5:30 am is early. Probably too early. But with three little kids, I seek out pockets of silence. Time where the little ones are asleep and I can do the work of an adult, free from the worries of crying, shouting, giggling that come from my kids, free from the messes, the challenges, the beauties, and the complexities that come with ushering three little breathing, thinking bodies from the wonders of childhood to the less wonderful world of adulthood.

So with the darkness still sitting heavily on the world, I wake. I roll out of bed, thumbing my alarm off. I stumble to the kitchen, often running into a corner or edge of the cabinet, switch on ESPN, pore a bowl of cereal and munch and watch in the dark, my face illuminated by the screen, the volume low, so low as to not wake the wife and three kids. If any one were to wake, this pocket of silence I so cherish would be gone. I would be filling little bowls with Cap’n Crunch and mediating an impeding fight over what to watch on Netflix: Lalaloopsy this time, Maddux, and then we can watch Skylanders Academy next. (Maddux often protests but eventually acquiesces).

By 6:30 I have downed a cup of coffee. The world is still dark and quiet. If it’s a weekday, I hear the school bus rattle by; its incessantly blinking lights light up the kitchen.

I empty the dishwasher. I pile the kid’s plastic forks, knives, spoons, bowls, plates on a towel to dry. I carefully place ceramic bowls and plates into the cabinets. I try to keep the clanging to a minimum.

I empty the dryer. I place the clothes into the ottoman and begin folding.

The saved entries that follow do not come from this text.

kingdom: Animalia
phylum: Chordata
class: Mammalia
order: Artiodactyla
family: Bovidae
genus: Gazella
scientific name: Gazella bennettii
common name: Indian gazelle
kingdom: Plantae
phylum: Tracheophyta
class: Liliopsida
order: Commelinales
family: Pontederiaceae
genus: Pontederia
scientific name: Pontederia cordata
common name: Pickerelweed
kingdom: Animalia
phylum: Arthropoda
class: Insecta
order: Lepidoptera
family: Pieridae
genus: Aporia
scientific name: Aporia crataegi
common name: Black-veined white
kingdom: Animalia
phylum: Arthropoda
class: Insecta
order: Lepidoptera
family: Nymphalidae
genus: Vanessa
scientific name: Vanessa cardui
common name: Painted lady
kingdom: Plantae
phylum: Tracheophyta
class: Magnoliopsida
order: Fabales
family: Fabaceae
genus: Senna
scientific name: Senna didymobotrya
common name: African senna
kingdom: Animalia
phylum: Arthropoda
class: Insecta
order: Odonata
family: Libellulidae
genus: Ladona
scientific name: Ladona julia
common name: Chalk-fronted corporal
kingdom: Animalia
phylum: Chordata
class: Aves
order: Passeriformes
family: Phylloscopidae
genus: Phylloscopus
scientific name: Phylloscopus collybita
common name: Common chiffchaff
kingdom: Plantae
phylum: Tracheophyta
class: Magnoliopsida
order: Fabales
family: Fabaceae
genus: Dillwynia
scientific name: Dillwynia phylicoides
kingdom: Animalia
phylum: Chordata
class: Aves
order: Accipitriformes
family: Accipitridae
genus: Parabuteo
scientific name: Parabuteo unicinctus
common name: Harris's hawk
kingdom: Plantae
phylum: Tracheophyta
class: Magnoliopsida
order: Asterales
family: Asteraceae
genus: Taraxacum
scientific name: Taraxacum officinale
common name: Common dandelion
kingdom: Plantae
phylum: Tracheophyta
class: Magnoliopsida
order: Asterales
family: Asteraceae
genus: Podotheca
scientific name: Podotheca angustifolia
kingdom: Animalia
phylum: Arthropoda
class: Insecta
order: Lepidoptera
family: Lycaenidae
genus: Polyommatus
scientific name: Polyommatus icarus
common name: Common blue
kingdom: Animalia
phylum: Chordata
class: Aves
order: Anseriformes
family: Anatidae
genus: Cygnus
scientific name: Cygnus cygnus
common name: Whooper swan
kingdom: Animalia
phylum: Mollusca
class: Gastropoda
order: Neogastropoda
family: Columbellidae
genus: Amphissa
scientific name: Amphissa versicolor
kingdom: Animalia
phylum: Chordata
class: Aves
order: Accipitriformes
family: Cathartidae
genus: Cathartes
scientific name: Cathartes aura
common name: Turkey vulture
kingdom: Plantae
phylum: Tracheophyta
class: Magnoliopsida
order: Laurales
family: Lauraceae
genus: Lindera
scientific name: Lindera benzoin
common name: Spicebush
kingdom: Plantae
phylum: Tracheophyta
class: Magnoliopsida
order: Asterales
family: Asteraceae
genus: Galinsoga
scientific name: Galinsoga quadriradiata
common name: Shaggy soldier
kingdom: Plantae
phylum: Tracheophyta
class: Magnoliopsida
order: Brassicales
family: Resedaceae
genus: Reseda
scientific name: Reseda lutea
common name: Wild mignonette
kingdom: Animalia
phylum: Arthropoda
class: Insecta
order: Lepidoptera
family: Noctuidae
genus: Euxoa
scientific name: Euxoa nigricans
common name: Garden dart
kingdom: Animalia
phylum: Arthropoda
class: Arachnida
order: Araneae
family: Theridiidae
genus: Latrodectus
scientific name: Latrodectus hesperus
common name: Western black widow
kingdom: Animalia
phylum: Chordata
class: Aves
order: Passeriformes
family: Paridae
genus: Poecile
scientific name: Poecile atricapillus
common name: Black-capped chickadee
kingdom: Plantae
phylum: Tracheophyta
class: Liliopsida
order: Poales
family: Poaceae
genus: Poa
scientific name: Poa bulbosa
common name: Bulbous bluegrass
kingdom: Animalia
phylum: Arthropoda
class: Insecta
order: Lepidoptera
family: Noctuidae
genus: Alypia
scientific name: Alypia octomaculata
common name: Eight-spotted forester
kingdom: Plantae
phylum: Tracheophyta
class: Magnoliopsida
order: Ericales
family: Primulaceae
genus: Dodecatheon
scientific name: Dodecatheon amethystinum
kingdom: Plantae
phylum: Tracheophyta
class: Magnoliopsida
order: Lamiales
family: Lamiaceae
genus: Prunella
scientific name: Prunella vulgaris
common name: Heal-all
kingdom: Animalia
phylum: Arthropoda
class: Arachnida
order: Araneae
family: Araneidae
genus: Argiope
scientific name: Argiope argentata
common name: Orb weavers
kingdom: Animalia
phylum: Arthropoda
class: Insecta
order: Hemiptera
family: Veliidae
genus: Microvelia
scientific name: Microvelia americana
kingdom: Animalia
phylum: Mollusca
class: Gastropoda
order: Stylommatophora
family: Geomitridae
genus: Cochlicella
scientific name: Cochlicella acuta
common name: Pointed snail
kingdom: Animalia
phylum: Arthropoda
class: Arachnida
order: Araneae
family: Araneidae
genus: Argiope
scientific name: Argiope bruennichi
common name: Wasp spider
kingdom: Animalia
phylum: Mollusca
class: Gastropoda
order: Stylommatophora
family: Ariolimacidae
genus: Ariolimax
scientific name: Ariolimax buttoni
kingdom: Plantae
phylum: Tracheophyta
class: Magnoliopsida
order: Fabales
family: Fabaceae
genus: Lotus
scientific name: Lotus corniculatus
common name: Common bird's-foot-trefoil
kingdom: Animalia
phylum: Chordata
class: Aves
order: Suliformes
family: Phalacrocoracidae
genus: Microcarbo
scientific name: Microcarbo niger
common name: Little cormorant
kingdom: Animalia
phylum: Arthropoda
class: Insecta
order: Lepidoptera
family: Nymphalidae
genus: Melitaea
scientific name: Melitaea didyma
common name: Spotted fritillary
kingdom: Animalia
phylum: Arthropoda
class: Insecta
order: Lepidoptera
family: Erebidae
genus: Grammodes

I open the blinds and look out at our backyard. The sun is still hiding but its forthcoming appearance is evident in the weakening dark. I think of the Gerald Manley Hopkins’s line “I wake and feel the fell of dark, not day.” I roll the line through my head marveling that I still remember it, especially since I haven’t a clue what it means.

I read my book. With another warm cup of coffee next to me, I read.

I put my book down and listen to the silence. The day feels wide-open, anything is possible. I’m full of optimism.

Now is not the time for music, for talking, for laughing, for crying. Now is the silent time before the rest of time. I feel like an actor waiting backstage for his cue, like a batter waiting on deck, like a yoga practitioner sitting on the mat and waiting for the first position.

Then I hear the water run through the pipes in my house. My wife is awake.

Then I hear my daughter begin to quietly cry. She is awake.

The dominos fall. Into place. The next kid wakes, then the next.

The sun pushes over the tree line.

The neighbors fire up their engines and leave.

The cereal bowls are filled with Cap’n Crunch.

The TV is flipped to Netflix and Lalaloopsy blares.

The kids are quiet, little zombies sitting on the sofa with vacant eyes and disheveled hair.

They place tiny fingers into bowls and then into mouths.

Then the fight over the blanket.

By 8am, I have mediated a fight, cleaned up spilled milk, changed a diaper.

By 8am, I am a parent again. I look out the window at the black-capped chickadees sitting on the feeder. They scurry into the air, taking with them my pocket of silence. They hand it off to another bird, then another, then another until it is halfway around the world and dropped in the lap of a dad in Australia who wakes early before the kids.

In a few short hours he will hand it back over and the birds will carry it back to me tomorrow.